▸ **EXERCISE OBJECTIVE**:
Change every "Your answer" in the entries below to "Reading", and leave the rest of the text as it is.

[Dataset records]
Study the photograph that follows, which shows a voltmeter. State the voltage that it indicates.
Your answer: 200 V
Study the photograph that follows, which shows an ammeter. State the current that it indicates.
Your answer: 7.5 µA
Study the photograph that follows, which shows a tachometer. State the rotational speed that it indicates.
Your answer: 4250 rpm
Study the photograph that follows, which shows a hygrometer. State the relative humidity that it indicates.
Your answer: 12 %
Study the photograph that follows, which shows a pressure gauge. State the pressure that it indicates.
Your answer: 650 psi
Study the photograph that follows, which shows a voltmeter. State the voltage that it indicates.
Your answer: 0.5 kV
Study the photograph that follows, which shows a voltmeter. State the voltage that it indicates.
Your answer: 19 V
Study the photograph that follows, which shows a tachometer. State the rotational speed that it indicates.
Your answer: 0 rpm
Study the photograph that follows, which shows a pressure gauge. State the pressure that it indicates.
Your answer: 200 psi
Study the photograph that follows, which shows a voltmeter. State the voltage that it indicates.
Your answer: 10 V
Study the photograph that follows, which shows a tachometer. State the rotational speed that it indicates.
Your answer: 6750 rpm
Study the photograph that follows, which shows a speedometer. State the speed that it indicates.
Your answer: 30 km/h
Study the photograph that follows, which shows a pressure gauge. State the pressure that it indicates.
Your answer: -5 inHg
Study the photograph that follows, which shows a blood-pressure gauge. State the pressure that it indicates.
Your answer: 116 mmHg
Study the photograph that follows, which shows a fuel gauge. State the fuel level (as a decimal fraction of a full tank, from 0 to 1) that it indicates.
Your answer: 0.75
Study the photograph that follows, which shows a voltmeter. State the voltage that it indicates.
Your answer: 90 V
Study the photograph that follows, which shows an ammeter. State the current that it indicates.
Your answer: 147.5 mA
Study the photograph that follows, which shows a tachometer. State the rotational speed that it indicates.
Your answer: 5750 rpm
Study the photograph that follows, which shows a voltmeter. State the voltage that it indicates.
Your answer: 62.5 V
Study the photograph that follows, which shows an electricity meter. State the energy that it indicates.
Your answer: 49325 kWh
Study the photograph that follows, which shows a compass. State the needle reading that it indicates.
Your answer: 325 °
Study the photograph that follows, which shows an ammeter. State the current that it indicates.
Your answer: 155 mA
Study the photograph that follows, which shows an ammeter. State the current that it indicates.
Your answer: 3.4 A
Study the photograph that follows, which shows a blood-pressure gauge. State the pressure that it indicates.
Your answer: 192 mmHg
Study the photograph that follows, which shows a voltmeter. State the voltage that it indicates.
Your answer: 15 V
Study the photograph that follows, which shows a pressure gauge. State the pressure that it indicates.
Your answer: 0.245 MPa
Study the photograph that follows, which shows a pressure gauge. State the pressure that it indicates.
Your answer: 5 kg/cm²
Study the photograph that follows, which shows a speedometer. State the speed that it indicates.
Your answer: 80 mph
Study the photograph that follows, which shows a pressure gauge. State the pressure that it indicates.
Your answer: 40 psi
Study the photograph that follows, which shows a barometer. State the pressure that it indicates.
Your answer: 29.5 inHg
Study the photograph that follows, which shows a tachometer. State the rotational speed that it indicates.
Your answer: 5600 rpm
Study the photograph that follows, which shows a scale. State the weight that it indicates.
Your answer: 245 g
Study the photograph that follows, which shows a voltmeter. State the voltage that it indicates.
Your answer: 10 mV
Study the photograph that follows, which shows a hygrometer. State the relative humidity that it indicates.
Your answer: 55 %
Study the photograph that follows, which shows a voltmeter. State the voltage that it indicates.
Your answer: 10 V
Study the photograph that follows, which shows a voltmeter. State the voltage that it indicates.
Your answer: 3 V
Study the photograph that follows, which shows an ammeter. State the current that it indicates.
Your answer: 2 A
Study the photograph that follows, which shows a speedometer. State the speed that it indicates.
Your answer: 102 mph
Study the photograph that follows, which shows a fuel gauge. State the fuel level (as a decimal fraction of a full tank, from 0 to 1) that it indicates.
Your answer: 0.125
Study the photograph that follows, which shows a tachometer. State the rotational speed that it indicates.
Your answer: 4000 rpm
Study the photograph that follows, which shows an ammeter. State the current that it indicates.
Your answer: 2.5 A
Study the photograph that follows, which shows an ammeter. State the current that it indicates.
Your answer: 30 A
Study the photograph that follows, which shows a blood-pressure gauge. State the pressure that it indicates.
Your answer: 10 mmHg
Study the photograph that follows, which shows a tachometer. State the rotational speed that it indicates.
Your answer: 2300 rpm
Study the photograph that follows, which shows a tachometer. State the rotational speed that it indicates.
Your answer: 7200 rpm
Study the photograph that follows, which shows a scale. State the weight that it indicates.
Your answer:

▸ **THE ANSWER**:
Study the photograph that follows, which shows a voltmeter. State the voltage that it indicates.
Reading: 200 V
Study the photograph that follows, which shows an ammeter. State the current that it indicates.
Reading: 7.5 µA
Study the photograph that follows, which shows a tachometer. State the rotational speed that it indicates.
Reading: 4250 rpm
Study the photograph that follows, which shows a hygrometer. State the relative humidity that it indicates.
Reading: 12 %
Study the photograph that follows, which shows a pressure gauge. State the pressure that it indicates.
Reading: 650 psi
Study the photograph that follows, which shows a voltmeter. State the voltage that it indicates.
Reading: 0.5 kV
Study the photograph that follows, which shows a voltmeter. State the voltage that it indicates.
Reading: 19 V
Study the photograph that follows, which shows a tachometer. State the rotational speed that it indicates.
Reading: 0 rpm
Study the photograph that follows, which shows a pressure gauge. State the pressure that it indicates.
Reading: 200 psi
Study the photograph that follows, which shows a voltmeter. State the voltage that it indicates.
Reading: 10 V
Study the photograph that follows, which shows a tachometer. State the rotational speed that it indicates.
Reading: 6750 rpm
Study the photograph that follows, which shows a speedometer. State the speed that it indicates.
Reading: 30 km/h
Study the photograph that follows, which shows a pressure gauge. State the pressure that it indicates.
Reading: -5 inHg
Study the photograph that follows, which shows a blood-pressure gauge. State the pressure that it indicates.
Reading: 116 mmHg
Study the photograph that follows, which shows a fuel gauge. State the fuel level (as a decimal fraction of a full tank, from 0 to 1) that it indicates.
Reading: 0.75
Study the photograph that follows, which shows a voltmeter. State the voltage that it indicates.
Reading: 90 V
Study the photograph that follows, which shows an ammeter. State the current that it indicates.
Reading: 147.5 mA
Study the photograph that follows, which shows a tachometer. State the rotational speed that it indicates.
Reading: 5750 rpm
Study the photograph that follows, which shows a voltmeter. State the voltage that it indicates.
Reading: 62.5 V
Study the photograph that follows, which shows an electricity meter. State the energy that it indicates.
Reading: 49325 kWh
Study the photograph that follows, which shows a compass. State the needle reading that it indicates.
Reading: 325 °
Study the photograph that follows, which shows an ammeter. State the current that it indicates.
Reading: 155 mA
Study the photograph that follows, which shows an ammeter. State the current that it indicates.
Reading: 3.4 A
Study the photograph that follows, which shows a blood-pressure gauge. State the pressure that it indicates.
Reading: 192 mmHg
Study the photograph that follows, which shows a voltmeter. State the voltage that it indicates.
Reading: 15 V
Study the photograph that follows, which shows a pressure gauge. State the pressure that it indicates.
Reading: 0.245 MPa
Study the photograph that follows, which shows a pressure gauge. State the pressure that it indicates.
Reading: 5 kg/cm²
Study the photograph that follows, which shows a speedometer. State the speed that it indicates.
Reading: 80 mph
Study the photograph that follows, which shows a pressure gauge. State the pressure that it indicates.
Reading: 40 psi
Study the photograph that follows, which shows a barometer. State the pressure that it indicates.
Reading: 29.5 inHg
Study the photograph that follows, which shows a tachometer. State the rotational speed that it indicates.
Reading: 5600 rpm
Study the photograph that follows, which shows a scale. State the weight that it indicates.
Reading: 245 g
Study the photograph that follows, which shows a voltmeter. State the voltage that it indicates.
Reading: 10 mV
Study the photograph that follows, which shows a hygrometer. State the relative humidity that it indicates.
Reading: 55 %
Study the photograph that follows, which shows a voltmeter. State the voltage that it indicates.
Reading: 10 V
Study the photograph that follows, which shows a voltmeter. State the voltage that it indicates.
Reading: 3 V
Study the photograph that follows, which shows an ammeter. State the current that it indicates.
Reading: 2 A
Study the photograph that follows, which shows a speedometer. State the speed that it indicates.
Reading: 102 mph
Study the photograph that follows, which shows a fuel gauge. State the fuel level (as a decimal fraction of a full tank, from 0 to 1) that it indicates.
Reading: 0.125
Study the photograph that follows, which shows a tachometer. State the rotational speed that it indicates.
Reading: 4000 rpm
Study the photograph that follows, which shows an ammeter. State the current that it indicates.
Reading: 2.5 A
Study the photograph that follows, which shows an ammeter. State the current that it indicates.
Reading: 30 A
Study the photograph that follows, which shows a blood-pressure gauge. State the pressure that it indicates.
Reading: 10 mmHg
Study the photograph that follows, which shows a tachometer. State the rotational speed that it indicates.
Reading: 2300 rpm
Study the photograph that follows, which shows a tachometer. State the rotational speed that it indicates.
Reading: 7200 rpm
Study the photograph that follows, which shows a scale. State the weight that it indicates.
Reading:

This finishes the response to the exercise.